Total, y a juzgar por lo que veo y escucho, ni la agresividad que aquí muestra el cambio climático -glaciares en retirada, veloz emigración vegetal y animal, permafrost en desaparición…- ni las pulsiones violentas turban la aparente placidez de este Estado, quizás el de mayor nivel de vida del conjunto estadounidense. El caso es que Alaska es una América algo particular, quizás más conservadora y puritana (y donde, por supuesto, la palabra más empleada, hasta el aburrimiento, es dólar).
¿Y qué hay de los nativos, esos pueblos que pasaron el estrecho de Bering hace unos 10.000 años para quedarse, de rasgos siberianos y que suponen un 15 por 100 de la población total? Mis interlocutores quisieran decirme que también estos viven en el mejor de los mundos posibles, sobre todo desde que la Native Claims Settlement Act de 1971 (obsérvese su título: “ley de ajuste de las reclamaciones de los nativos”, o así) les reconociera territorios, derechos y otras deudas pendientes. Pero yo -que me encuentro con una minoría indígena más numerosa de lo que imaginaba- he visto que los que se arrastran dando tumbos y asaltan a los turistas en Anchorage (capital económica y ciudad principal) son siempre nativos; y me intereso por mi cuenta por sus penas, que encuentro similares a las de todas las minorías amerindias.
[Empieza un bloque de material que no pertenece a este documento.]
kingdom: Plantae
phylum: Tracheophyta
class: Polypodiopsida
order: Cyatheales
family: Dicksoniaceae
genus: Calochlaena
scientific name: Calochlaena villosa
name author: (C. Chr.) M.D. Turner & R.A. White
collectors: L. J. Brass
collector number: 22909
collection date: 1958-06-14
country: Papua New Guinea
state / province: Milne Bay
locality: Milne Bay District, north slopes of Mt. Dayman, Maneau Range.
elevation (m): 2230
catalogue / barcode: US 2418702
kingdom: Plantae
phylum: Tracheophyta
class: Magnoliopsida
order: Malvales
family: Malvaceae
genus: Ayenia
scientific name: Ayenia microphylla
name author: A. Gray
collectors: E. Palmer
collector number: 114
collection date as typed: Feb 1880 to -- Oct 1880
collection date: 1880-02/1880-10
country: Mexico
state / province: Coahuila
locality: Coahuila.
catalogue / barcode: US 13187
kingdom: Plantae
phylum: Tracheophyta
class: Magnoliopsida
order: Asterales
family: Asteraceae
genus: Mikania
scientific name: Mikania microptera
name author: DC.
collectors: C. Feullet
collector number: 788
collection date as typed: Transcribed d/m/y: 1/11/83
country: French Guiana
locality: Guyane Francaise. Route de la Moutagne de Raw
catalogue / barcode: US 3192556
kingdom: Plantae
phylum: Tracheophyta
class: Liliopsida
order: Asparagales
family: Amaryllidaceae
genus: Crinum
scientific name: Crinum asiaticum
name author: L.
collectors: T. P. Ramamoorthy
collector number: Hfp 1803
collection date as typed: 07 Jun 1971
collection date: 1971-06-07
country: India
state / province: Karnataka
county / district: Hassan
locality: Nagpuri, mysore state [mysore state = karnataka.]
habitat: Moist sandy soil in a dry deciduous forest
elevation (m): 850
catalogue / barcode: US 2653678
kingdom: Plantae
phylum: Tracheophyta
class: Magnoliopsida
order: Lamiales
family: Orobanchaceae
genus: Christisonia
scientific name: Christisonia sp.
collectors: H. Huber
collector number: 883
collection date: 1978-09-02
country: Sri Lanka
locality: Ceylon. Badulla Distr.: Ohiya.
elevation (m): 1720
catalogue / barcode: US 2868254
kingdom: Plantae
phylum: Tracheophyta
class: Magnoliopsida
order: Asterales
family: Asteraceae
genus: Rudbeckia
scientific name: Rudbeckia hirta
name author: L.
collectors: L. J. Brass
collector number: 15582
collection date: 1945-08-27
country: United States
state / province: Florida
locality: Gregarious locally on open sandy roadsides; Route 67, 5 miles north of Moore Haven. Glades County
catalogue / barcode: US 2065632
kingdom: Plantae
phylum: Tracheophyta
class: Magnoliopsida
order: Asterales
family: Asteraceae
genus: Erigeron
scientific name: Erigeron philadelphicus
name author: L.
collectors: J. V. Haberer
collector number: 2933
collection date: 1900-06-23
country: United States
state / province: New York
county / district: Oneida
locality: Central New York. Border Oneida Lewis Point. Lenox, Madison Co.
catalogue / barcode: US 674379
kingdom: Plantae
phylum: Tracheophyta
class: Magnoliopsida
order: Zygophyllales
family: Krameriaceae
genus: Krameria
Así, sometidos y engañados, se les quiso contentar, tras despojarlos por la ley citada, de lo que el Estado norteamericano más ambicionaba que era el petróleo de Prudhoe Bay y del área ártica del mar de Beaufort: sin ir más lejos, la llamada “Reserva nacional de protección petrolera”, de casi 10 millones de hectáreas.
También me entero de que estos nativos, organizados en “corporaciones” de gestión autónoma, están tomando la iniciativa, con el amplio margen de maniobra que les dan los caudales que reciben como compensación (aparente) a cuanto les despojaron, y alguien me cuenta que ya han emprendido la tarea de montar sus propios museos, hartos de que los actuales les secuestren su historia consolidando el relato de los invasores y saqueadores, que siempre muestran a exploradores heroicos y esforzados y a nativos folklóricos y sonrientes. Ese triste desfile de drogados y pedigüeños por las calles de Anchorage viene a reflejar el éxito del blanco alóctono sobre el nativo, o “pueblo originario”, al que se cree haber hecho justicia con las migajas marginales y sobrantes de una explotación a fondo de sus recursos.
Ya lo suponía, pero mis deseos de volar -el cielo alaskeño es una alegre romería de avionetas ruidosas y flexibles, dotadas de flotadores o esquíes ya que son el mar, los lagos y los glaciares los espacios sobre los que han de posarse, ante la inseguridad de la tierra firme- hacia el desolado, a la par que atrayente Norte, quedaron en nada, ya que se me advirtió que los nativos son altamente susceptibles a las incursiones de gente ajena, y ejercen sobre su territorio un control muy riguroso, de casi absoluto bloqueo. Me dije que ya veremos, y que a otro viaje será. No renuncio a volar a Nome y de ahí al mero estrecho de Bering, frente a la costa asiática. Descubro en el maravilloso mapa con que me ayudo que no es Saint Lawrence la isla que me interesa para esta singladura de tan ignota geografía, sino la mínima Little Diomedes, estadounidense, junto a la Big Diomedes, rusa, entre las que se parte el mundo. Y me hago la ilusión de contemplar lo que más desearía en estos días y en este remoto planetoide helado: los vigilantes de ambos países, ajenos a las turbulencias ucranianas, en fraternal disfrute de su particular y escondida pipa de la paz, con el reglamentario e insustituible intercambio de whisky y vodka a la salud de un mundo que se esfuma, desintegra y desaparece, empeñado con fruición en caminar hacia el desastre.